Alors Sautefort dit "le Baboin ", sortit de la foule. Il écarta les gens, revêtit sa peau d'ours qu'il fit arroser copieusement d'eau, dressa une échelle sous la croisée où se trouvait la dame d'Albon et avec maîtrise monta d'échelon en échelon sans se soucier des flammes qui le cernaient de plus en plus.
La toiture de la tour, en feu maintenant, laissait éclater autour de lui des tuiles et des tisons enflammés, mais rien ne l'arrêta. Au sommet de l'échelle, il saisit la fillette et redescendit avec rapidité. Des cris de joie l'accueillirent, "l'enfant est sauvée ! ". Mais la dame appelait toujours. Elle voudrait descendre seule mais ses pieds ne sont pas sûrs et sa longue robe qui la gêne s'enflamme.
Alors, le Baboin remonta à vive allure. Des barreaux étaient maintenant en train de brûler ; avec souplesse, il les escalada deux par deux, bravant de nouveaux périls et accéda à nouveau au sommet de la tour. La fumée, les flammes et une grande peur avaient fait perdre connaissance à la noble dame. Le Baboin saisit son corps inanimé et le chargea sur son épaule. Quelle peine pour redescendre ! Sous le poids du fardeau, plusieurs fois il fût obligé de rétablir l'équilibre, l'échelle brûlante s'enflamma et son habit d'ours commença à se consumer. Sautefort suffoquait ; avec résolution, il descendit, s'agrippant d'une seule main et de l'autre retenant le corps de la dame. Une volonté et une force hors du commun l'animaient.
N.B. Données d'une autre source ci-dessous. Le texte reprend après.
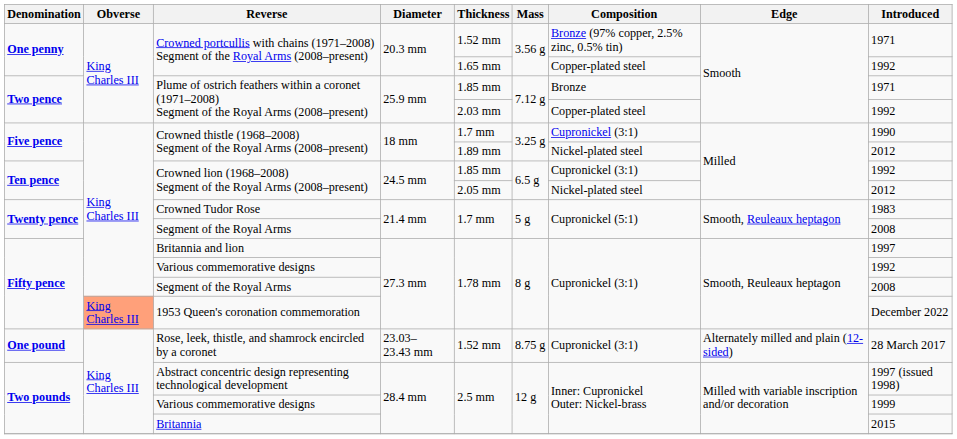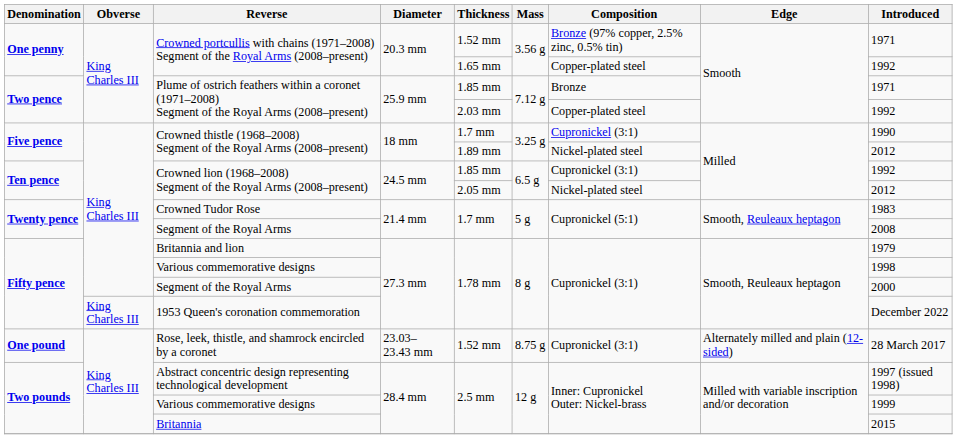Britannia and lion | Introduced: 1997 -> 1979
Fifty pence / Various commemorative designs | Introduced: 1992 -> 1998
Fifty pence / Segment of the Royal Arms | Introduced: 2008 -> 2000
1953 Queen's coronation commemoration | Obverse: lightsalmon background -> no background
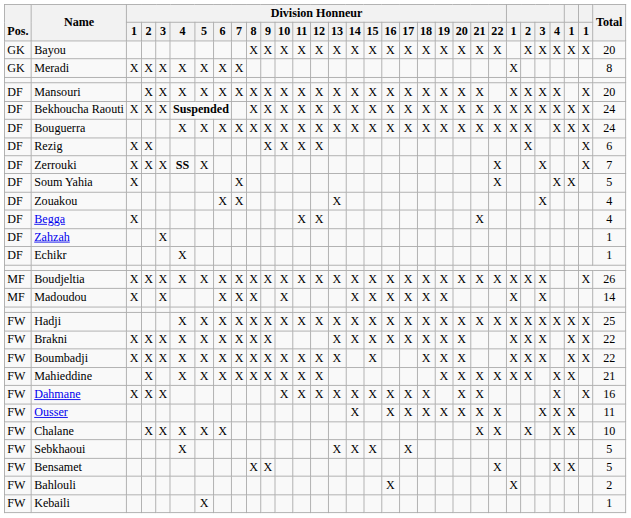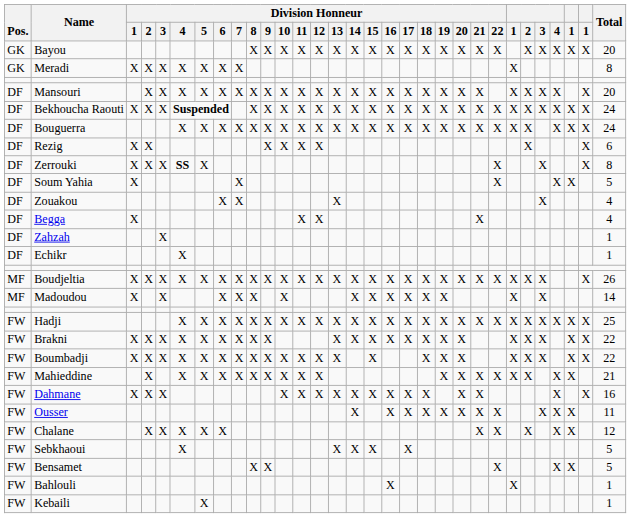Zerrouki | Total: 7 -> 8
Chalane | Total: 10 -> 12
Bahlouli | Total: 2 -> 1
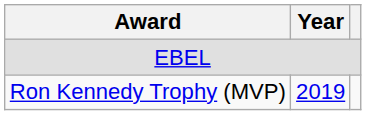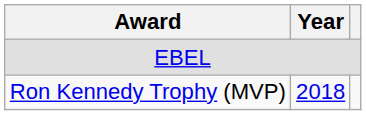Ron Kennedy Trophy (MVP) | Year: 2019 -> 2018
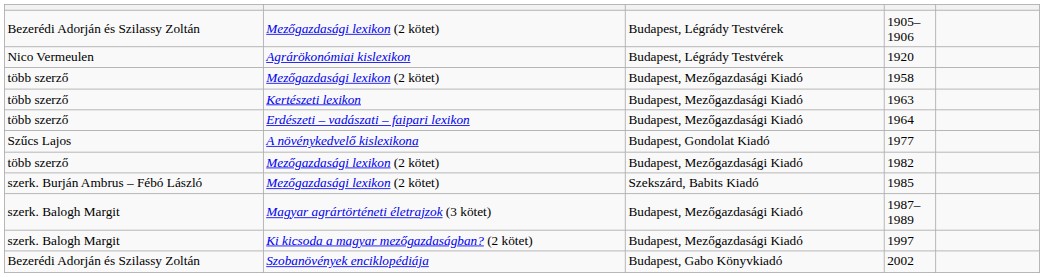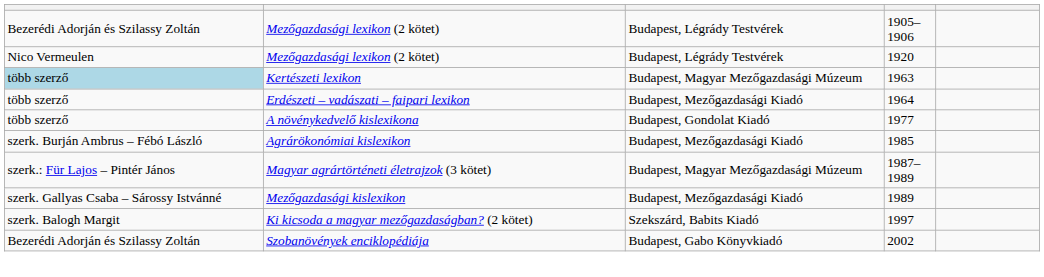1920 | column 2: Agrárökonómiai kislexikon -> Mezőgazdasági lexikon (2 kötet)
- row: több szerző | Mezőgazdasági lexikon (2 kötet) | Budapest, Mezőgazdasági Kiadó | 1958
1963 | column 1: no background -> lightblue background
1963 | column 3: Budapest, Mezőgazdasági Kiadó -> Budapest, Magyar Mezőgazdasági Múzeum
1977 | column 1: Szűcs Lajos -> több szerző
- row: több szerző | Mezőgazdasági lexikon (2 kötet) | Budapest, Mezőgazdasági Kiadó | 1982
1985 | column 2: Mezőgazdasági lexikon (2 kötet) -> Agrárökonómiai kislexikon
1985 | column 3: Szekszárd, Babits Kiadó -> Budapest, Mezőgazdasági Kiadó
1987–1989 | column 1: szerk. Balogh Margit -> szerk.: Für Lajos – Pintér János
1987–1989 | column 3: Budapest, Mezőgazdasági Kiadó -> Budapest, Magyar Mezőgazdasági Múzeum
+ row: szerk. Gallyas Csaba – Sárossy Istvánné | Mezőgazdasági kislexikon | Budapest, Mezőgazdasági Kiadó | 1989
1997 | column 3: Budapest, Mezőgazdasági Kiadó -> Szekszárd, Babits Kiadó
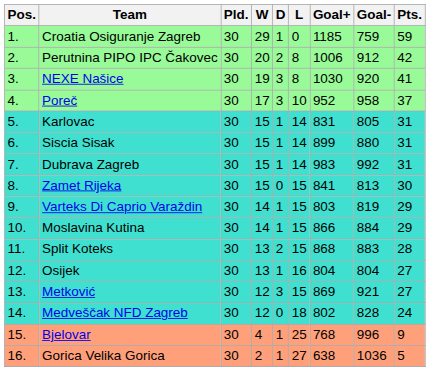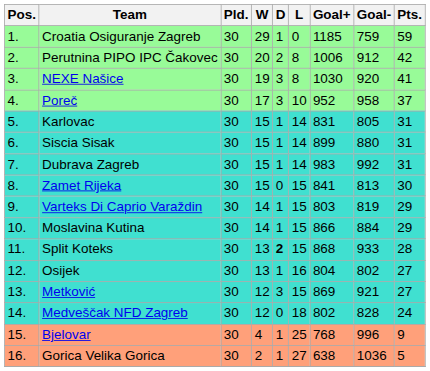Split Koteks | D: normal -> bold
Split Koteks | Goal-: 883 -> 933
Osijek | Goal-: 804 -> 802
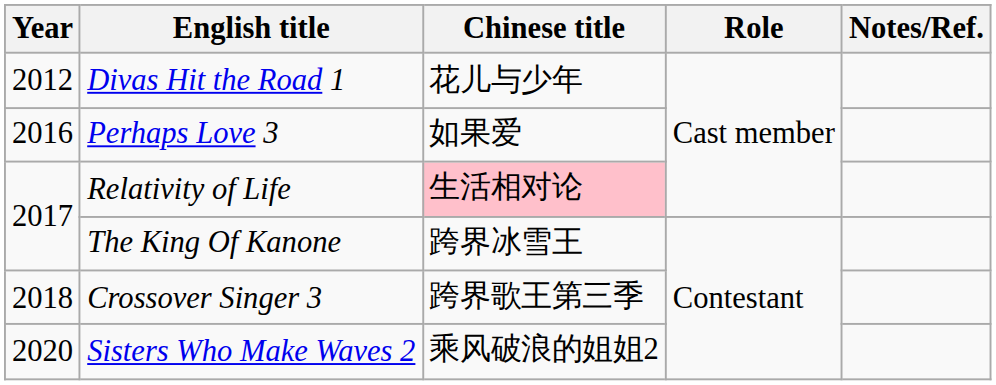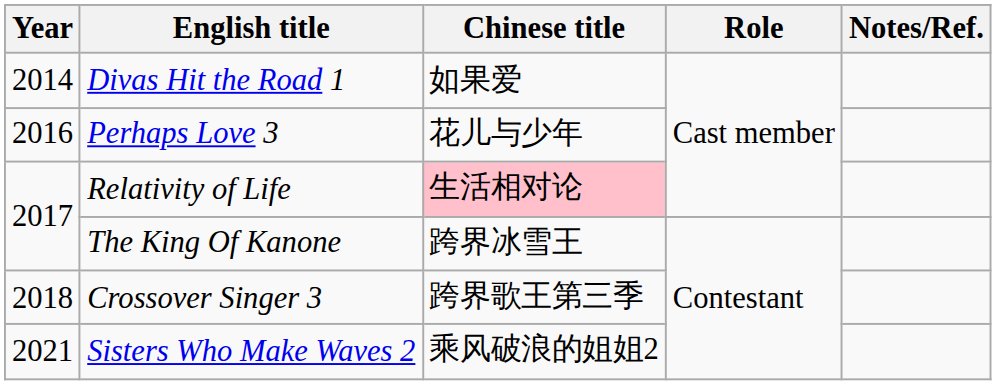Divas Hit the Road 1 | Year: 2012 -> 2014
Divas Hit the Road 1 | Chinese title: 花儿与少年 -> 如果爱
Perhaps Love 3 | Chinese title: 如果爱 -> 花儿与少年
Sisters Who Make Waves 2 | Year: 2020 -> 2021
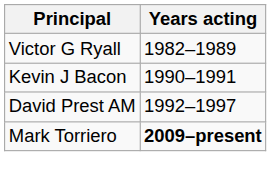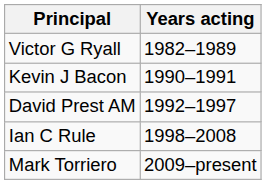+ row: Ian C Rule | 1998–2008
Mark Torriero | Years acting: bold -> normal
En arrivant près du sol, des mains se tendirent et soutinrent le corps inanimé. Déchargé, le Baboin s'écroula à son tour au pied de l'échelle. Son corps était brûlé cruellement. On le conduisit à la hâte à l'hôpital Saint-André que dirigeait le frère Philippe de Laut. Pendant ce temps, on transporta rapidement la dame dans une maison noble voisine. A l'aide d'excipients de plante, on la ranima et la soigna, une servante l'éventait à l'aide de plumes.